ある程度痛めつければ、クレイトンは止まってくれると思っていたが、願いは叶わず、ブリザドで彼の腕の一部を凍らせても、ソラがしたたかに彼の足を打ちつけても、クレイトンは止まらなかったし、正気に戻ったりもしなかった。
 クレイトンがこちらから距離をとり、ライフルの銃口を向けたまま動きを止めたため、思わずこちらも足を止める。すると、いきなり彼の背後の岩壁が崩れ、透き通るような青空が現れた。ターザンがハッと表情を険しくする。

「な、なんだ!?」

 みんなが警戒して身構えるなか、ターザンが高くジャンプしてクレイトンへ飛びかかった。けれど、クレイトンへ触れる前に、別の何かからバシッと叩かれる音と共に弾かれてしまう。クレイトンは動いていない。魔法なのかと疑ったが、魔力は一切感じなかった。

「ターザン、大丈夫か?」

 ソラが心配している最中、殴られたターザンを見て、狂ったように嗤うクレイトンの身体が宙に浮きだしたので、驚いて悲鳴をあげる。クレイトンはぐらぐらと揺れ浮かびながらライフルの弾を交換していた。その姿を見ていると、ふと、目が霞んだ気がしてしきりに瞬きをしたが、気のせいではないと確信し、指で示す。

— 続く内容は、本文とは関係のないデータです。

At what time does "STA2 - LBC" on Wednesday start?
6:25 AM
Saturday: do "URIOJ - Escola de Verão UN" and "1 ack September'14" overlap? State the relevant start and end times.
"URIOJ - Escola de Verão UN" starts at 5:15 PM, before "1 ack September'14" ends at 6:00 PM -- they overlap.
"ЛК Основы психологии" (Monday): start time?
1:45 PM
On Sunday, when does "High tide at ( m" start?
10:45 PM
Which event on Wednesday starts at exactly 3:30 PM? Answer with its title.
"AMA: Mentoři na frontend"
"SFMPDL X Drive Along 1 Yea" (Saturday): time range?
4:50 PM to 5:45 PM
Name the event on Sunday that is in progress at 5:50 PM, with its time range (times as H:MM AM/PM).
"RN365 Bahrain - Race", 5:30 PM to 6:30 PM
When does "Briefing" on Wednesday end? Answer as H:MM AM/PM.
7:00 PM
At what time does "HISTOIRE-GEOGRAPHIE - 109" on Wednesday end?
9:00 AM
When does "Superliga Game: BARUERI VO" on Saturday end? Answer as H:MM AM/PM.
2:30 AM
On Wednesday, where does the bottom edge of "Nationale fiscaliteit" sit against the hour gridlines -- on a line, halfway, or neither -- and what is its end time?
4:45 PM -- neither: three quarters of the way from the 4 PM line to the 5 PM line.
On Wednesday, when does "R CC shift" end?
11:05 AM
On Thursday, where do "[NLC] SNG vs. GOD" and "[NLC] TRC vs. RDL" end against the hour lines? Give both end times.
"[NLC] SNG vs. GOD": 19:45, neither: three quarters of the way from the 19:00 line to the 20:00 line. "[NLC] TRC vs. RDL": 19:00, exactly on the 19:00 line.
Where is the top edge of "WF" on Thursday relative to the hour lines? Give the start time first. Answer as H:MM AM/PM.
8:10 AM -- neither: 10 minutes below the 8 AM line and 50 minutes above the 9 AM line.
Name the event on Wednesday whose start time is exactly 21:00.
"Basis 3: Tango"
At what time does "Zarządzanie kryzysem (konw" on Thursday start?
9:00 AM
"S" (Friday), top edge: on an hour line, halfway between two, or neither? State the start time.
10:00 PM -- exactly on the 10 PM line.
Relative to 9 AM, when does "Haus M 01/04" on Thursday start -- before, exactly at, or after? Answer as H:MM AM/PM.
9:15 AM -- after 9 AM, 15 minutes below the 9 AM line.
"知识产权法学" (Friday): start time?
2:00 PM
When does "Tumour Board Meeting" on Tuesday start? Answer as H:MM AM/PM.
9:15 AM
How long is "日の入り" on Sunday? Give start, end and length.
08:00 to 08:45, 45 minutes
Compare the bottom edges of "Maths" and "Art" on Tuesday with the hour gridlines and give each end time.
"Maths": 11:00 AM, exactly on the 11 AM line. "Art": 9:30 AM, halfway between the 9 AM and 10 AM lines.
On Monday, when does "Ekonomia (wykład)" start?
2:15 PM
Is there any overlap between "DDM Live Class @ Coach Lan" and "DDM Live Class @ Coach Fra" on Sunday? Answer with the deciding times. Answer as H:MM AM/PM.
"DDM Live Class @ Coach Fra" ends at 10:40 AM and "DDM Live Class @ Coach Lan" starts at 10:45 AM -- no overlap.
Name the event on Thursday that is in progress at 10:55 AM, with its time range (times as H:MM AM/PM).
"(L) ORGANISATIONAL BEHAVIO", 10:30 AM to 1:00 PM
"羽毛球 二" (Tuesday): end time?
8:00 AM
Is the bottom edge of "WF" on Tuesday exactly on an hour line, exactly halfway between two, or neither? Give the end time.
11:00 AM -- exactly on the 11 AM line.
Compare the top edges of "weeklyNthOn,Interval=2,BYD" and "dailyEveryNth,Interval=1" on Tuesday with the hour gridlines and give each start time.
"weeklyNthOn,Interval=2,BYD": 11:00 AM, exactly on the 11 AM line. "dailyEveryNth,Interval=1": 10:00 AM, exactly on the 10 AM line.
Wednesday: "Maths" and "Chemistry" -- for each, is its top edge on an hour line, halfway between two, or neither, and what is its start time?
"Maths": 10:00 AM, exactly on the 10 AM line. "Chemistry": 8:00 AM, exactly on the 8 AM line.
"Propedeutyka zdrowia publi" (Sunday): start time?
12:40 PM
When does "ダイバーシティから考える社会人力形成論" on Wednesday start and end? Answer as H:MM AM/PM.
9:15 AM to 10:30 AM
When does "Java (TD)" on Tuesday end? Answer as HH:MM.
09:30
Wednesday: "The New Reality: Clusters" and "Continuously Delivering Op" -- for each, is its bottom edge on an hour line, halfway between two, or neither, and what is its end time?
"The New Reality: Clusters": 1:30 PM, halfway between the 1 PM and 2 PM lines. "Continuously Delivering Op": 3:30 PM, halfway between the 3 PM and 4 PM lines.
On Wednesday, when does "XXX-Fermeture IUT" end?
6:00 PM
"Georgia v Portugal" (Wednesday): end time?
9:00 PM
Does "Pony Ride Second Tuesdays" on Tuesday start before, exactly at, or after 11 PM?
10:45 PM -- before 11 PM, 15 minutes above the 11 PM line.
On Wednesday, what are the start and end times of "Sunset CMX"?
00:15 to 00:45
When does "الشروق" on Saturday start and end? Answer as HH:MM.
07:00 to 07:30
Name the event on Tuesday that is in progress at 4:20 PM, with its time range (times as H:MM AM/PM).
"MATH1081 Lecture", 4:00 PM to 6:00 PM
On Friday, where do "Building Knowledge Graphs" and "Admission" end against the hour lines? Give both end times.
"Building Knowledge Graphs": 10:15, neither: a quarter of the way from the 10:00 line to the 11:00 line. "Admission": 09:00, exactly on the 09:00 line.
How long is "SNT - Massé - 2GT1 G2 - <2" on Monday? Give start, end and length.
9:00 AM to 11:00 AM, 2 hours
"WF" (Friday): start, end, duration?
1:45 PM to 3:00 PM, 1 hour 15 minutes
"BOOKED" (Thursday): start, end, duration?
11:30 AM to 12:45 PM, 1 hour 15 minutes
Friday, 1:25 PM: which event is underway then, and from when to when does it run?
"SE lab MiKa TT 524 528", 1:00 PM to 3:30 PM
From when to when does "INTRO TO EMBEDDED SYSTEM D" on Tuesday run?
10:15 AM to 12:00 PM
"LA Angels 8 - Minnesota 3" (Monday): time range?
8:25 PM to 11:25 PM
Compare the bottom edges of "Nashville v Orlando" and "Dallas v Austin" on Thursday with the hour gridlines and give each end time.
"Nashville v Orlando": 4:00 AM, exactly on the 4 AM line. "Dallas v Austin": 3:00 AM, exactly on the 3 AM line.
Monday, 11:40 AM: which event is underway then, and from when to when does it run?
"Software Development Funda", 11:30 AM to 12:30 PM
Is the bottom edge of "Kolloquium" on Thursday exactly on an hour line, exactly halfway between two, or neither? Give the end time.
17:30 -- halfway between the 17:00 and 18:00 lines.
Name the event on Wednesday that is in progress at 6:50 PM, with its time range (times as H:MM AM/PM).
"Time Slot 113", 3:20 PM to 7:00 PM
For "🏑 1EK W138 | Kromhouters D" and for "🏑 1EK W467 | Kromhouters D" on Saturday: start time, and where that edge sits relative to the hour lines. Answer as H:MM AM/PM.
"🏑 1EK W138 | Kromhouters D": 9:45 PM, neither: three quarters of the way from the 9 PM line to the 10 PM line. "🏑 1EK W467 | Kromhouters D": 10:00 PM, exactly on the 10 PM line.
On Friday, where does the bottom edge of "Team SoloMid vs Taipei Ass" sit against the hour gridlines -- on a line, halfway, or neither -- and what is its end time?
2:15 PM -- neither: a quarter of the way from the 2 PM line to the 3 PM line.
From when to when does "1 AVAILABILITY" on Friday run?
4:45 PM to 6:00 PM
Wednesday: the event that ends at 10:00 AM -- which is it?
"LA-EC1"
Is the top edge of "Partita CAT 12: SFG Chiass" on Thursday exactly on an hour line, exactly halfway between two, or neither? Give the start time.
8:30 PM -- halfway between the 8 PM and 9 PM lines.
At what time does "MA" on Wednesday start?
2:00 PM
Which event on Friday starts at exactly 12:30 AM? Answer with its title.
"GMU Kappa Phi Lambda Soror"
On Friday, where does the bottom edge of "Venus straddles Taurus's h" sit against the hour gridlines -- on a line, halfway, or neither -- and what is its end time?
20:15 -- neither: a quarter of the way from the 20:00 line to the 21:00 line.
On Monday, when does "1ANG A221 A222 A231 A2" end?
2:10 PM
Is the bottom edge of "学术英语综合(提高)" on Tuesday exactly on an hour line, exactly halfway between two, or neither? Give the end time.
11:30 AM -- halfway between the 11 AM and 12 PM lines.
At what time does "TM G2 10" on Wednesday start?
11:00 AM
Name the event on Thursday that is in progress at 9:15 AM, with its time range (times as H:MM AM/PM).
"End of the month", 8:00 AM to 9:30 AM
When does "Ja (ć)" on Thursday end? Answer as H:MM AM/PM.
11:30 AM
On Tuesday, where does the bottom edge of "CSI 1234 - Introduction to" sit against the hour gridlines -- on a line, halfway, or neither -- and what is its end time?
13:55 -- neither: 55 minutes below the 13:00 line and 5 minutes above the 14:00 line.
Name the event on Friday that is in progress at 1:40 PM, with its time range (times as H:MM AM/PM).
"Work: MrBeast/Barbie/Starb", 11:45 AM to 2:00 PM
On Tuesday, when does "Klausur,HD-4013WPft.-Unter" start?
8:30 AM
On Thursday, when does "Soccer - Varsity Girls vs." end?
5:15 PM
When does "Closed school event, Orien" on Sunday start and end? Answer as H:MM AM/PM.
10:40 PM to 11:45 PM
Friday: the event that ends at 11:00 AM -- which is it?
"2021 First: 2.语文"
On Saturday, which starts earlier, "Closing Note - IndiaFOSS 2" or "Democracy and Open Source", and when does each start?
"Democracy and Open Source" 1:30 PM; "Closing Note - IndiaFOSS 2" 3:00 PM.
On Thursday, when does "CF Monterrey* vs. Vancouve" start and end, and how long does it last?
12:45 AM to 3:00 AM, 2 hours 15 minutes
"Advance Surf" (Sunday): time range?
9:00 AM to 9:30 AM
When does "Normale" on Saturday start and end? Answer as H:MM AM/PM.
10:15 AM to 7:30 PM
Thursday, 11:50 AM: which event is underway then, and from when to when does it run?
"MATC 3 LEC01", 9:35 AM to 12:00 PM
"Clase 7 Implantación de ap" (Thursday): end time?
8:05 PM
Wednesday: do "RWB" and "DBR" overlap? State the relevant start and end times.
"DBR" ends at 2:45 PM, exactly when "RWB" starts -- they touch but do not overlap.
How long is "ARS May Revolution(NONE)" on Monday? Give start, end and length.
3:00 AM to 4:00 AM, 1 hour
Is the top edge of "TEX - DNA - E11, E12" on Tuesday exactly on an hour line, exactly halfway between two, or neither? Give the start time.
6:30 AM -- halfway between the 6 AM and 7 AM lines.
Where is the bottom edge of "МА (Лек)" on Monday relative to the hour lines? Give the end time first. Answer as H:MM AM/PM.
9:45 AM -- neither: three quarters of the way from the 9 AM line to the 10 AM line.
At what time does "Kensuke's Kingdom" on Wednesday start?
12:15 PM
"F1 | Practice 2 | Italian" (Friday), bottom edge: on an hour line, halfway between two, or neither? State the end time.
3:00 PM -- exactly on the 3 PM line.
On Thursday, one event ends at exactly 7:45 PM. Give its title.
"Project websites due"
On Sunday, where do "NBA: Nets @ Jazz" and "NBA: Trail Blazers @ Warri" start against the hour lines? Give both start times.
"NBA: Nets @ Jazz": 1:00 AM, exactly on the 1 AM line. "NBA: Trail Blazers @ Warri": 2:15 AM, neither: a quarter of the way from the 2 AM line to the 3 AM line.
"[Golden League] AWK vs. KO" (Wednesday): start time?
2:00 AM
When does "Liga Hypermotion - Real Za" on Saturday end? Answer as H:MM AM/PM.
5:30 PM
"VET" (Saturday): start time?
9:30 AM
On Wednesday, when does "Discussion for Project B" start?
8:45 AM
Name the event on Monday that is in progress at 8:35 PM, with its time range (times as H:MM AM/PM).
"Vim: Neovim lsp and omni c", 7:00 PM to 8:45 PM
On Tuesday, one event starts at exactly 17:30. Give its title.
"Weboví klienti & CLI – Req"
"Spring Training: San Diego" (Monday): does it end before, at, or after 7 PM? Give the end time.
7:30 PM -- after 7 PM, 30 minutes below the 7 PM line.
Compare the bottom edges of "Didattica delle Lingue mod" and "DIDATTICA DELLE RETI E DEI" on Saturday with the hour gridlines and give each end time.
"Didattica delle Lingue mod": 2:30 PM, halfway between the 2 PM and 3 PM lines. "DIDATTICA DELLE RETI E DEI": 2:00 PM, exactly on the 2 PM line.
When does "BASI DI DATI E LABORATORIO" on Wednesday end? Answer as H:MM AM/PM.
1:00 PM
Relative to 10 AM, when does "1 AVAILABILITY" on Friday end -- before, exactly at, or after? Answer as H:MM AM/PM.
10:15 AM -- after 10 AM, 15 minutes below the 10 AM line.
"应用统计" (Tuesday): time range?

「見て、クレイトンの足元。後ろの景色が歪んで見える」
「あそこに、何かいるんだ!」

 ドナルドが叫んだとき、ソラがとっさにキーブレードを斜めに構えた。

「――でかい!」

 透明な「何か」からの突進攻撃をリフレクトガードで受けたソラは、後退しつつも反撃に転じ、キーブレードで「何か」を三度殴りつけた。すると、透明な塊から巨大な緑色のカメレオンが姿を現し、とても長い舌を見せつけてくる。

「ハートレスだ!」

 グーフィーが盾で何度も押しやって、ソラから大物のハートレス――ステルススニークを引きはがす。ステルススニークはクレイトンを背に乗せたまま、また透明な姿に戻った。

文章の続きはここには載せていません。